The book was a huge success, but not for its literary qualities: shortly after its publication, the magazine HaOlam HaZeh published an article titled "The Wave of Lesbians in Israel" (Hebrew: גל הלסביות בישראל), as part of that issue's sensational back cover story, titled "Special Report: The Lesbian Problem in Israel (Hebrew: "דו״ח מיוחד: הבעיה הלסבית בישראל"), in which it included a few nit-picked erotic paragraphs from the book. The result, in the young and puritan State of Israel, was a storming of the book stores, with the first edition selling out within days.

In an interview to the same magazine, two weeks after the first article, Ben-Mehahem told about her failed attempts to find a publisher for the book, and her saving penny to penny until she could afford to publish it herself. As the magazine hints, many details in the book are based on the author's personal experience.

The book's cover was designed by Ben-Menahem herself, and includes a self portrait.

=== הצלע או יומנה של הצלע ה-13 ===
Riding on the wave of the success of her first book, Ben-Menahem published her second book, "The Rib or The Diary of the 13th Rib" (1961, Bnei Brak).
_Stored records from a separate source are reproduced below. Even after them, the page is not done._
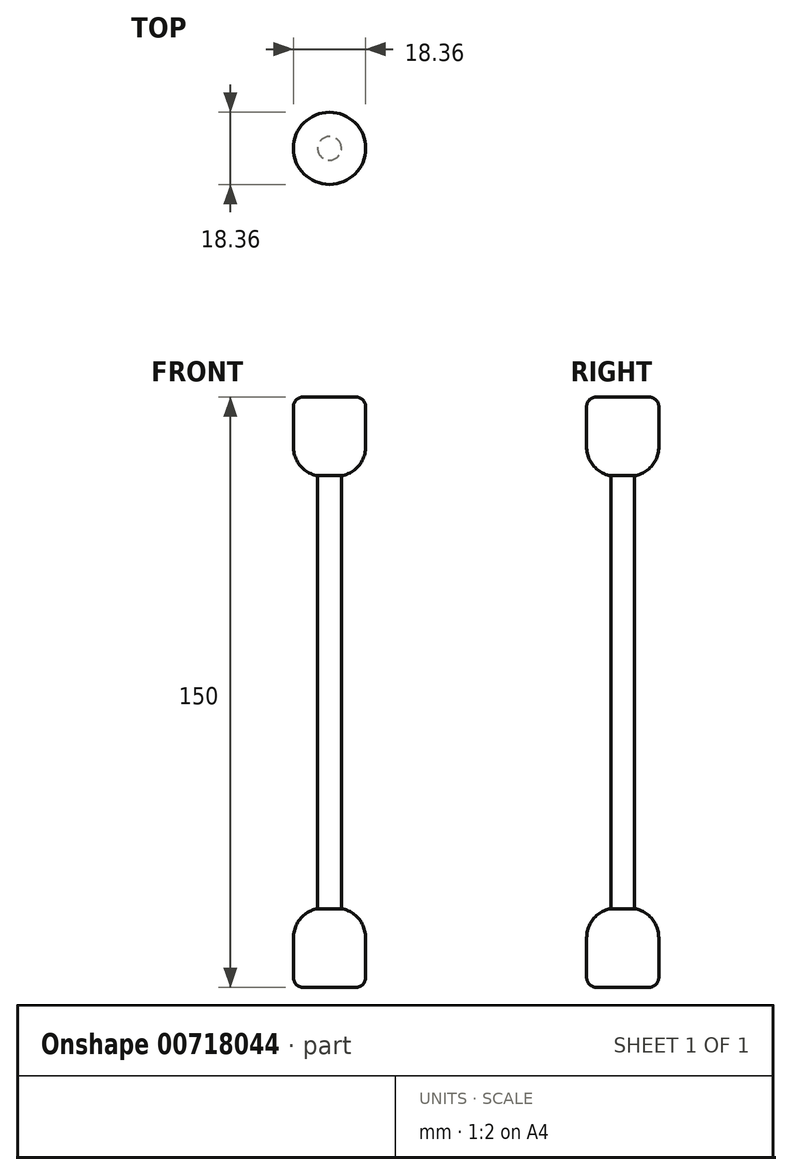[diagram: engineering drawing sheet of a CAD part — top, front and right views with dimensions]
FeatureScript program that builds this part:
annotation { "Feature Type Name" : "Feature", "Feature Type Description" : "" }
export const myFeature = defineFeature(function(context is Context, id is Id, definition is map)
    precondition{}
    {
        {
            var Q0;
            Q0=qCreatedBy(makeId("Top.planeOp"),FACE);
            var sketch = newSketch(context, id + "F0", { "sketchPlane" : qUnion([Q0])});
            skCircle(sketch, "E0", {"center": v(0, 0) * mm, "radius": 9.15 * mm});
            skSolve(sketch);
        }
        {
            var Q0;
            Q0 = qSketchRegion(id + "F0", true);
            extrude(context, id + "F1", {"entities" : qUnion([Q0]), "depth" : 20 * mm, "offsetDistance" : 25 * mm});
        }
        {
            var Q0;
            Q0=makeQuery(id+"F1.opExtrude","CAP_FACE",FACE,{"disambiguationData":[OSD([sQuery(id+"F0.wireOp",EDGE,"E0")])],"isStart":false});
            var sketch = newSketch(context, id + "F2", { "sketchPlane" : qUnion([Q0])});
            skCircle(sketch, "E1", {"center": v(0, 0) * mm, "radius": 3 * mm});
            skSolve(sketch);
        }
        {
            var Q0;
            Q0 = qSketchRegion(id + "F2", true);
            extrude(context, id + "F3", {"entities" : qUnion([Q0]), "operationType" : NewBodyOperationType.ADD, "depth" : 110 * mm, "offsetDistance" : 25 * mm});
        }
        {
            var Q0;
            Q0=makeQuery(id+"F3.opExtrude","CAP_FACE",FACE,{"disambiguationData":[OSD([sQuery(id+"F2.wireOp",EDGE,"E1")])],"isStart":false});
            var sketch = newSketch(context, id + "F4", { "sketchPlane" : qUnion([Q0])});
            skCircle(sketch, "E2", {"center": v(0, 0) * mm, "radius": 9.18 * mm});
            skSolve(sketch);
        }
        {
            var Q0;
            Q0 = qSketchRegion(id + "F4", true);
            extrude(context, id + "F5", {"entities" : qUnion([Q0]), "operationType" : NewBodyOperationType.ADD, "depth" : 20 * mm, "offsetDistance" : 25 * mm});
        }
        {
            var Q0;
            Q0=makeQuery(id+"F1.opExtrude","CAP_EDGE",EDGE,{"disambiguationData":[OSD([sQuery(id+"F0.wireOp",EDGE,"E0")])],"isStart":false});
            var Q1;
            Q1=makeQuery(id+"F5.opExtrude","CAP_EDGE",EDGE,{"disambiguationData":[OSD([sQuery(id+"F4.wireOp",EDGE,"E2")])],"isStart":true});
            fillet(context, id + "F6", {"entities" : qUnion([Q0, Q1]), "radius" : 7.5 * mm, "tangentPropagation" : true, "allowEdgeOverflow" : false});
        }
        {
            var Q0;
            Q0=makeQuery(id+"F5.opExtrude","CAP_EDGE",EDGE,{"disambiguationData":[OSD([sQuery(id+"F4.wireOp",EDGE,"E2")])],"isStart":false});
            var Q1;
            Q1=makeQuery(id+"F1.opExtrude","CAP_EDGE",EDGE,{"disambiguationData":[OSD([sQuery(id+"F0.wireOp",EDGE,"E0")])],"isStart":true});
            fillet(context, id + "F7", {"entities" : qUnion([Q0, Q1]), "radius" : 2.5 * mm, "tangentPropagation" : true, "allowEdgeOverflow" : false});
        }
    });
This book's protagonist, Hava, is a fictional Sephardi Jew, from the margins of society, who suffers triple discrimination – as a Sephardi, as a woman and as a lesbian. She only discovers her lesbian tendency after her marriage.
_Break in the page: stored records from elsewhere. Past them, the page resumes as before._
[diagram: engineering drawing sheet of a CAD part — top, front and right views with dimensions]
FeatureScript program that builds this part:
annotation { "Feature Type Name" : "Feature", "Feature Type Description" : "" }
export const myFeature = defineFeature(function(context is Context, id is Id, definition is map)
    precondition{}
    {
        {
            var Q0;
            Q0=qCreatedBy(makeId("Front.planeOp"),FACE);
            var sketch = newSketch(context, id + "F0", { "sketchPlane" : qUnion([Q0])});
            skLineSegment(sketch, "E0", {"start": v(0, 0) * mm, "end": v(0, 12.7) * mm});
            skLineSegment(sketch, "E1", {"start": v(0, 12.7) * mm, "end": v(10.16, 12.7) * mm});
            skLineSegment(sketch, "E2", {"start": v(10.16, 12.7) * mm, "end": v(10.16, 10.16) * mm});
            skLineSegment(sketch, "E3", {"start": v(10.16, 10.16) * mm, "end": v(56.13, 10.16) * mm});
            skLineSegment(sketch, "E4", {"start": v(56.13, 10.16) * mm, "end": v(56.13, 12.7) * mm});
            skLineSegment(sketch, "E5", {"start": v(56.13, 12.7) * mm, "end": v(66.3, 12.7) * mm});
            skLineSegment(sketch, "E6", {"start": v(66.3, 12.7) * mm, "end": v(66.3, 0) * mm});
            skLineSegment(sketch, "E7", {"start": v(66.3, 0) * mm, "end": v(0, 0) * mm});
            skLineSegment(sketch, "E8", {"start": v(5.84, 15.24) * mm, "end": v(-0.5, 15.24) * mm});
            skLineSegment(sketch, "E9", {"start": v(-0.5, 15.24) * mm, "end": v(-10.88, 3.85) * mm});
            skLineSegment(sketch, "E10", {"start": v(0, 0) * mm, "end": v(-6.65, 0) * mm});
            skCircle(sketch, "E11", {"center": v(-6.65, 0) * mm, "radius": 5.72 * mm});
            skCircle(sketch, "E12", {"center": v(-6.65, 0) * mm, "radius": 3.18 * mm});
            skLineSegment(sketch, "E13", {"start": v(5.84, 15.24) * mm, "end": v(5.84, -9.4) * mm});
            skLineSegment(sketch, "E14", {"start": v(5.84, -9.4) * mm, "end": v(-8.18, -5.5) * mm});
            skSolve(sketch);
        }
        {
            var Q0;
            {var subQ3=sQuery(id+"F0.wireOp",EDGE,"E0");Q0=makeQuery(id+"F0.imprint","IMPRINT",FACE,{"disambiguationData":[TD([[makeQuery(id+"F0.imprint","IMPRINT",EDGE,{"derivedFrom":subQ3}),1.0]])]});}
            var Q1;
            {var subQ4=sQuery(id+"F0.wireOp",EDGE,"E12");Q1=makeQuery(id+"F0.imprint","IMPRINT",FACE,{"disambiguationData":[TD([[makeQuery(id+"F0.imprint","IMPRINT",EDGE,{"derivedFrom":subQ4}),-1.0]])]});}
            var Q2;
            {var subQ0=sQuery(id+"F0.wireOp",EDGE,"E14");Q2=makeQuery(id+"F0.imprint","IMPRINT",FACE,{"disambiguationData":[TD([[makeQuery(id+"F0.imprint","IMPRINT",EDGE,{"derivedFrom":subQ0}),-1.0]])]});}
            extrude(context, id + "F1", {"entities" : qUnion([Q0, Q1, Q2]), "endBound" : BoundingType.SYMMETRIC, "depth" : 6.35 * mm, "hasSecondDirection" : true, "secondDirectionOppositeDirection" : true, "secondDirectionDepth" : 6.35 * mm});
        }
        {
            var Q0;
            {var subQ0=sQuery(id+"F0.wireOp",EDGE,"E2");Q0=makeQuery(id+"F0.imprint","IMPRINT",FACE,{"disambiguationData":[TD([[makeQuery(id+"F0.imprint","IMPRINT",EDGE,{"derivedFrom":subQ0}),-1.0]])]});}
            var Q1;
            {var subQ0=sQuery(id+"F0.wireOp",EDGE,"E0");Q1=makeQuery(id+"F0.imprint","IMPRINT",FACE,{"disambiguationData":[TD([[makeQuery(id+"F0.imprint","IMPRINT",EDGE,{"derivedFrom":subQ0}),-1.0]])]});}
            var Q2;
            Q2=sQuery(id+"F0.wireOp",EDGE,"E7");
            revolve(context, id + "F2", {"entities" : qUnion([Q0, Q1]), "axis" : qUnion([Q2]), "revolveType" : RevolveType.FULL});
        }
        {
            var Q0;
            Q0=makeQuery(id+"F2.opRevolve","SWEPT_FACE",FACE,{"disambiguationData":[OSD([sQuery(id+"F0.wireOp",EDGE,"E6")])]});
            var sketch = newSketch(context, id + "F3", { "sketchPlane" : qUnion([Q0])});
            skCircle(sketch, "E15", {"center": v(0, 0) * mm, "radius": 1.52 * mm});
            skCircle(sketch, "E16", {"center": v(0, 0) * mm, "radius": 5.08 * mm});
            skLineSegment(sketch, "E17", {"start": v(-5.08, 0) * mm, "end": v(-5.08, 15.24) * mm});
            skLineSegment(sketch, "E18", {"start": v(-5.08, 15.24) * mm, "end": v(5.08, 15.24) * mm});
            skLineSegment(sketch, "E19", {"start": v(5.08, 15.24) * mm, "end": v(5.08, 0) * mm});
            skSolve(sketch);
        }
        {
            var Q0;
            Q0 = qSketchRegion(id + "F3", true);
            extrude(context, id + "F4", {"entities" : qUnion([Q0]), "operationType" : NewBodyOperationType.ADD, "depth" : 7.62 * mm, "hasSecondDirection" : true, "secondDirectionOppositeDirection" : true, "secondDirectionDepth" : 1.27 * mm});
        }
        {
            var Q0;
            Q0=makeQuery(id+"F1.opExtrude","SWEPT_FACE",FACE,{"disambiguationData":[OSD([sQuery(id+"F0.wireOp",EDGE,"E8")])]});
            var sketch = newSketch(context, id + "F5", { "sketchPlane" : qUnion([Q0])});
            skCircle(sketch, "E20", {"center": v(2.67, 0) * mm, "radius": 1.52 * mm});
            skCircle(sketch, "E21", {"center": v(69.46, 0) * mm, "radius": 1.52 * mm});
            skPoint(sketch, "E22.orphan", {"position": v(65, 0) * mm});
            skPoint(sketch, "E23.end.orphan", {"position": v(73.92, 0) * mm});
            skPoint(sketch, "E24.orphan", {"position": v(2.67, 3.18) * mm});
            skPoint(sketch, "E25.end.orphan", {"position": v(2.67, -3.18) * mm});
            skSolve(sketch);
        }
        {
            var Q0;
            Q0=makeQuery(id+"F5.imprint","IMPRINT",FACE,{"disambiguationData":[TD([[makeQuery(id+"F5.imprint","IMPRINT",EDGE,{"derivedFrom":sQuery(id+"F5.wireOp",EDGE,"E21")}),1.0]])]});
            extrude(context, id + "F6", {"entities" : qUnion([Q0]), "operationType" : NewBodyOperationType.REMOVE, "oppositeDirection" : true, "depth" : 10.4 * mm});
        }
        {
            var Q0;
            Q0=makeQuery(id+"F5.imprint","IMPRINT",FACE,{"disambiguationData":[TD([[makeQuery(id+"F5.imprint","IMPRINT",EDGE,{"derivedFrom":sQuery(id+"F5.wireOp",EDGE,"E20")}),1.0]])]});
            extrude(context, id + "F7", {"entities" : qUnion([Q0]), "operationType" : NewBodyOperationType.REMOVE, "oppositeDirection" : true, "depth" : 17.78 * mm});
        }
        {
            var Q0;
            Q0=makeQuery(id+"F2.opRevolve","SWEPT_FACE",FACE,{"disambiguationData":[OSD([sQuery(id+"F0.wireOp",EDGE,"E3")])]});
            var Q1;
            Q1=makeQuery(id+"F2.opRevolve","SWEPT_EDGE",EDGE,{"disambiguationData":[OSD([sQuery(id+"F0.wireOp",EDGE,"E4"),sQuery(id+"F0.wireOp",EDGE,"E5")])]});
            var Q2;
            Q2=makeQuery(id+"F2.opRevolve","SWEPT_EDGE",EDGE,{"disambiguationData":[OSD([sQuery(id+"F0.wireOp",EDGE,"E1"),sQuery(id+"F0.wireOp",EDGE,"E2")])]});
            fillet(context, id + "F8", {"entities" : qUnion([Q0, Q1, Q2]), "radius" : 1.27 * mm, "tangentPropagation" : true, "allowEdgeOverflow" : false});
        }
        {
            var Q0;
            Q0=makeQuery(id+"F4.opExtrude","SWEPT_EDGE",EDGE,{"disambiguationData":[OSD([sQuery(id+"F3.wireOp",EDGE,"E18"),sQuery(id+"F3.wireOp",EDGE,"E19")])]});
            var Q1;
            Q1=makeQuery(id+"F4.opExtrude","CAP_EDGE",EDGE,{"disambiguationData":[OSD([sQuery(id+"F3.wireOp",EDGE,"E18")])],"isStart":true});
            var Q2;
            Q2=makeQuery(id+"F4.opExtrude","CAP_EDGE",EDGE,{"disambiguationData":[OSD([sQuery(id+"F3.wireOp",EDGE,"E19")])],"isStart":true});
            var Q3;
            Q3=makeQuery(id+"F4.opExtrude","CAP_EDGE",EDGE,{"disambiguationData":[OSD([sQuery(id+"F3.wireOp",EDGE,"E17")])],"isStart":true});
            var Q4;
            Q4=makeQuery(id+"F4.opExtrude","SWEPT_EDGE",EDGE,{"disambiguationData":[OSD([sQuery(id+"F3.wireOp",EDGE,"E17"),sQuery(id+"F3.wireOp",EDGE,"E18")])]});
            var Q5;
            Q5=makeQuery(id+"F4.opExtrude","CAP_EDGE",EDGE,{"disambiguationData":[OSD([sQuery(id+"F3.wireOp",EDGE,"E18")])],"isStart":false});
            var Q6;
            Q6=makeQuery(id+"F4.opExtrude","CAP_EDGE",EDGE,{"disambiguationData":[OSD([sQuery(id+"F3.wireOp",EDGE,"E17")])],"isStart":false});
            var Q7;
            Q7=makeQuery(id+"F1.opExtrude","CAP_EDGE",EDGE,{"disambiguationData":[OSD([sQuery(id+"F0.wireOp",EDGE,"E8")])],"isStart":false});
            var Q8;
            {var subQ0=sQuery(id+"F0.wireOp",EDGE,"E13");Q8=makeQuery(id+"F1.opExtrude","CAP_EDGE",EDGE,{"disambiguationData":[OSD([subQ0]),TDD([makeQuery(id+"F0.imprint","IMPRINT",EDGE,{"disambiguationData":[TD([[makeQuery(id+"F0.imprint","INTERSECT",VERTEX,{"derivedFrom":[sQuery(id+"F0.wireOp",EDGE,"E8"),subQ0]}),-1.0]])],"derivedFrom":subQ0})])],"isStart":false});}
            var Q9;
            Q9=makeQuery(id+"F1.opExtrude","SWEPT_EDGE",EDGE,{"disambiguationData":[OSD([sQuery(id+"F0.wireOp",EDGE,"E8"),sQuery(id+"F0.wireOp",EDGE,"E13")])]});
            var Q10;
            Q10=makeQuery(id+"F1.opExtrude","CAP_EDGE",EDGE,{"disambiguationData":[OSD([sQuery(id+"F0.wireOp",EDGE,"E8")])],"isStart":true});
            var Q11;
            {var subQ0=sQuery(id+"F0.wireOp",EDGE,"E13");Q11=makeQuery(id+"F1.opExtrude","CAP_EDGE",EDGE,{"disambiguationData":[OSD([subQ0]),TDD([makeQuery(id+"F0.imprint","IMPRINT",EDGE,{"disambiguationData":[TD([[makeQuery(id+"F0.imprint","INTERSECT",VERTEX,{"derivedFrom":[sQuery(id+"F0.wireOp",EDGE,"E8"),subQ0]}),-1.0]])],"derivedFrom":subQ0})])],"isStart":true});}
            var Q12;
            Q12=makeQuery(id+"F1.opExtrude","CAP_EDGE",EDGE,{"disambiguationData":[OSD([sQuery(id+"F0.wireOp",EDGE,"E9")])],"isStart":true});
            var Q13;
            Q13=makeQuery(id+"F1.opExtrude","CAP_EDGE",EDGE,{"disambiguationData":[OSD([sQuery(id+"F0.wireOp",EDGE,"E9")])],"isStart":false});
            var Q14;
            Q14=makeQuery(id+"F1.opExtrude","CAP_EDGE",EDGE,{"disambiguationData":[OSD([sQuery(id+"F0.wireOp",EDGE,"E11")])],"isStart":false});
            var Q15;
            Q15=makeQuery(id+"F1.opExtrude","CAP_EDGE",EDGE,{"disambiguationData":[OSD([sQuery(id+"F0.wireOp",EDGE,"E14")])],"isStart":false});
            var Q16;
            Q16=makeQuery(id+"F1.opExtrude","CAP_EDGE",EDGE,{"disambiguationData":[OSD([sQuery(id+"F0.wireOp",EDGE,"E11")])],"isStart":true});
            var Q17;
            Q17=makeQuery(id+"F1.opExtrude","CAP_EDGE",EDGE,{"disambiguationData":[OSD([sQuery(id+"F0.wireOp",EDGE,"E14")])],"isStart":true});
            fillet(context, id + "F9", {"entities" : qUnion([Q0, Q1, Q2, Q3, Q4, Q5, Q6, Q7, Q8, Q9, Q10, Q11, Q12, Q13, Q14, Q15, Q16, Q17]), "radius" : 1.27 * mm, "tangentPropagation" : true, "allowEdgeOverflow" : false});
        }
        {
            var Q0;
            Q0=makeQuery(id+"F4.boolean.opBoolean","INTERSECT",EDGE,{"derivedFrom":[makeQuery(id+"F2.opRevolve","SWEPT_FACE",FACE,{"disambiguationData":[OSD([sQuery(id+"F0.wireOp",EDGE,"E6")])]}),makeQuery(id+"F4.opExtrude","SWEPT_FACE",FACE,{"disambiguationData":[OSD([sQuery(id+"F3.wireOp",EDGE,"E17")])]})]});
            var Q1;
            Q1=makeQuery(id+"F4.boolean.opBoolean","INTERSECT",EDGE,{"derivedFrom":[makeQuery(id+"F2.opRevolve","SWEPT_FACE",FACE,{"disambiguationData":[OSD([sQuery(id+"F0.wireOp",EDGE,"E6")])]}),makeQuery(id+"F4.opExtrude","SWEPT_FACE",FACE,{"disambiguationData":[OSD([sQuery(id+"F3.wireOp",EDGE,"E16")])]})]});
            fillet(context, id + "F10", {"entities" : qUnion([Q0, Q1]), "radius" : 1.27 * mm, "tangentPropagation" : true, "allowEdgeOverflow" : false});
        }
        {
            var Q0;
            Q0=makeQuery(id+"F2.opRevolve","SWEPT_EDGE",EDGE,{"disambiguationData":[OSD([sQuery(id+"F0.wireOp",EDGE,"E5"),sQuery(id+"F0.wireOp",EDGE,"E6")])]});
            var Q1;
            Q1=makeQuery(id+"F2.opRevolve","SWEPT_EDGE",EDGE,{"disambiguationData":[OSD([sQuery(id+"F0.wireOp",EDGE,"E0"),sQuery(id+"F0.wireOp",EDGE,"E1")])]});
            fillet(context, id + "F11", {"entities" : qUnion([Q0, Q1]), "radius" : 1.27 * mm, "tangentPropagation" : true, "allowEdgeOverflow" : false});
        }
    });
The book is written as a chronological diary, spanning 20 years of Hava's life, beginning in her adolescence in 1938, up to 1958, when she is a mother, dying of cancer. The biographical details are interspersed with descriptions and thoughts about real historical events of that period.

=== הפרחחית ===
Ben-Menahems third book, "The Whippersnapper" (January 1963, Tel Aviv), describes, like the second book, the life of a fictional Sephardi woman, this time from even more extreme margins of society, and her triple discrimination. This book, too, comes out blatantly against the discrimination of Sephardim by the Ashkenazi establishment hegemony.